## Data to use
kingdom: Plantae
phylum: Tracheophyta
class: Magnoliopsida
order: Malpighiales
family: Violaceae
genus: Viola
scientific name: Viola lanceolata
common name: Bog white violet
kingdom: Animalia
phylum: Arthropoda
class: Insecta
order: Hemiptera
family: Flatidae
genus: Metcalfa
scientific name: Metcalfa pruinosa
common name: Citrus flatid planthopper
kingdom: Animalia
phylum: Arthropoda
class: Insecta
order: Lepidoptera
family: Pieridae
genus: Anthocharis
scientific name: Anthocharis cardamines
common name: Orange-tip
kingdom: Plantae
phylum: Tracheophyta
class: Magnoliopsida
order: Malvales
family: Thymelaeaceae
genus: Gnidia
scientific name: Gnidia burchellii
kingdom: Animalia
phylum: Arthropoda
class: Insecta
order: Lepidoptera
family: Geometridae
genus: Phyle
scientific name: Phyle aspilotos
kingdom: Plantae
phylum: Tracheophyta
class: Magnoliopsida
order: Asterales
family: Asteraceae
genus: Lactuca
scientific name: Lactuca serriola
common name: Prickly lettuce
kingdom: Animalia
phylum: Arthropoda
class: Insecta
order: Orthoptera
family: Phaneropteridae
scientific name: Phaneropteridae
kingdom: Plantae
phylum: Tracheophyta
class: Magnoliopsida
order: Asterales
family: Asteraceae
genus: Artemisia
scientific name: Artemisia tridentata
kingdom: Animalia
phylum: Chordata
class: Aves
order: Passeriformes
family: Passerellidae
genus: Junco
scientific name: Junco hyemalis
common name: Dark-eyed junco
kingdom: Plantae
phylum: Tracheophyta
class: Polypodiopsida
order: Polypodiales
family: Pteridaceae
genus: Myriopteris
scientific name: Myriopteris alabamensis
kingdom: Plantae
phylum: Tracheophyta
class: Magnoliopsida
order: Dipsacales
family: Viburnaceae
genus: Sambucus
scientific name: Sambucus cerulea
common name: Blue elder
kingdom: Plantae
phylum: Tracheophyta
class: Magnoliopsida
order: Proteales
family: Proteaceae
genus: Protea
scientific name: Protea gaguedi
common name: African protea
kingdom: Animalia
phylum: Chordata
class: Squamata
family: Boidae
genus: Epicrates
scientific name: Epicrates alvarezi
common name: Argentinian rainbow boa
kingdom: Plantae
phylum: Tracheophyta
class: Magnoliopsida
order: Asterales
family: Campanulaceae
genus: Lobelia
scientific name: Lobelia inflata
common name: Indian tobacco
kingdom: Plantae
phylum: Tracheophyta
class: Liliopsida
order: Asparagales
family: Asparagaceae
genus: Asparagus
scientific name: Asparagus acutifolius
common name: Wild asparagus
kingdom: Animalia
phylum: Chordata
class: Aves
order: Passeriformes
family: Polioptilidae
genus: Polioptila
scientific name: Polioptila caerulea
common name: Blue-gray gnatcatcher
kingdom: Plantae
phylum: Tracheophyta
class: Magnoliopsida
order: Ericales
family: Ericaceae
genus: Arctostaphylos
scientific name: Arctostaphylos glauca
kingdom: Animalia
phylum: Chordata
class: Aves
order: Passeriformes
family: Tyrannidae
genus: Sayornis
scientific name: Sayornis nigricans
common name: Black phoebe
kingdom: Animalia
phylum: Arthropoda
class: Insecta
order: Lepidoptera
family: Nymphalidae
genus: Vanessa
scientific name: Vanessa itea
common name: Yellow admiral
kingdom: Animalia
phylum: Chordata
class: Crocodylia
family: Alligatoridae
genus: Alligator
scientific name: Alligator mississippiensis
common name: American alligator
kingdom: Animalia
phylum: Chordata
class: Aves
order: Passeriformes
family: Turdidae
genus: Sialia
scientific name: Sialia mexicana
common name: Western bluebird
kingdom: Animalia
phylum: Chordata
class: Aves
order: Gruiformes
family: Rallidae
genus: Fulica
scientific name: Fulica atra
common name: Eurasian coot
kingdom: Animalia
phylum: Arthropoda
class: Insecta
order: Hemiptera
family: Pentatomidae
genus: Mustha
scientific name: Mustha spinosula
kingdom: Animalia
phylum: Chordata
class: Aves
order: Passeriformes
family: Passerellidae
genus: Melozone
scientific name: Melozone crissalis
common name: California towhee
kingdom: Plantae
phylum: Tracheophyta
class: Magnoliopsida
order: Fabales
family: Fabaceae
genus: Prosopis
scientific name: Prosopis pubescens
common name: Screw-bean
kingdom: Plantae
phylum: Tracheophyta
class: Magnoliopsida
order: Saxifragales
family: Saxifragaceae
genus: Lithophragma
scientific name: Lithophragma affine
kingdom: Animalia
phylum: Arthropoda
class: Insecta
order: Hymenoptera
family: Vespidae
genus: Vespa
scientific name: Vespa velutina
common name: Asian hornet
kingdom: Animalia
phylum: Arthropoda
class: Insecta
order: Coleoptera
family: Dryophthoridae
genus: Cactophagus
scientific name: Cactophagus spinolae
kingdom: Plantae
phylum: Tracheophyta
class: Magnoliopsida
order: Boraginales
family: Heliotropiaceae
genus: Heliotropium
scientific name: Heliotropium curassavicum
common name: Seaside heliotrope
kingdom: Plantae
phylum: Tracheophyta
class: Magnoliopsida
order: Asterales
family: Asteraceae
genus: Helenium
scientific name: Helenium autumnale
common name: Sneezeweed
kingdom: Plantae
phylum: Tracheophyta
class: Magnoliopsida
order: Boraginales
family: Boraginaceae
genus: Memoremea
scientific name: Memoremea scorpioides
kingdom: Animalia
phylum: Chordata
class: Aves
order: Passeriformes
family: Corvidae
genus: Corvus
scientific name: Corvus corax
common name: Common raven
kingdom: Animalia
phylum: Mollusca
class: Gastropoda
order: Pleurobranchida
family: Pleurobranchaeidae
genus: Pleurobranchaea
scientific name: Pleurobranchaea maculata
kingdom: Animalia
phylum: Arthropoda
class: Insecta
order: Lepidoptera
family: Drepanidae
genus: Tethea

## Aim
Retype the rows verbatim, starting at the beginning of the rows and ending with the line that contains "scientific name: Sambucus cerulea".

## Result for this exercise
kingdom: Plantae
phylum: Tracheophyta
class: Magnoliopsida
order: Malpighiales
family: Violaceae
genus: Viola
scientific name: Viola lanceolata
common name: Bog white violet
kingdom: Animalia
phylum: Arthropoda
class: Insecta
order: Hemiptera
family: Flatidae
genus: Metcalfa
scientific name: Metcalfa pruinosa
common name: Citrus flatid planthopper
kingdom: Animalia
phylum: Arthropoda
class: Insecta
order: Lepidoptera
family: Pieridae
genus: Anthocharis
scientific name: Anthocharis cardamines
common name: Orange-tip
kingdom: Plantae
phylum: Tracheophyta
class: Magnoliopsida
order: Malvales
family: Thymelaeaceae
genus: Gnidia
scientific name: Gnidia burchellii
kingdom: Animalia
phylum: Arthropoda
class: Insecta
order: Lepidoptera
family: Geometridae
genus: Phyle
scientific name: Phyle aspilotos
kingdom: Plantae
phylum: Tracheophyta
class: Magnoliopsida
order: Asterales
family: Asteraceae
genus: Lactuca
scientific name: Lactuca serriola
common name: Prickly lettuce
kingdom: Animalia
phylum: Arthropoda
class: Insecta
order: Orthoptera
family: Phaneropteridae
scientific name: Phaneropteridae
kingdom: Plantae
phylum: Tracheophyta
class: Magnoliopsida
order: Asterales
family: Asteraceae
genus: Artemisia
scientific name: Artemisia tridentata
kingdom: Animalia
phylum: Chordata
class: Aves
order: Passeriformes
family: Passerellidae
genus: Junco
scientific name: Junco hyemalis
common name: Dark-eyed junco
kingdom: Plantae
phylum: Tracheophyta
class: Polypodiopsida
order: Polypodiales
family: Pteridaceae
genus: Myriopteris
scientific name: Myriopteris alabamensis
kingdom: Plantae
phylum: Tracheophyta
class: Magnoliopsida
order: Dipsacales
family: Viburnaceae
genus: Sambucus
scientific name: Sambucus cerulea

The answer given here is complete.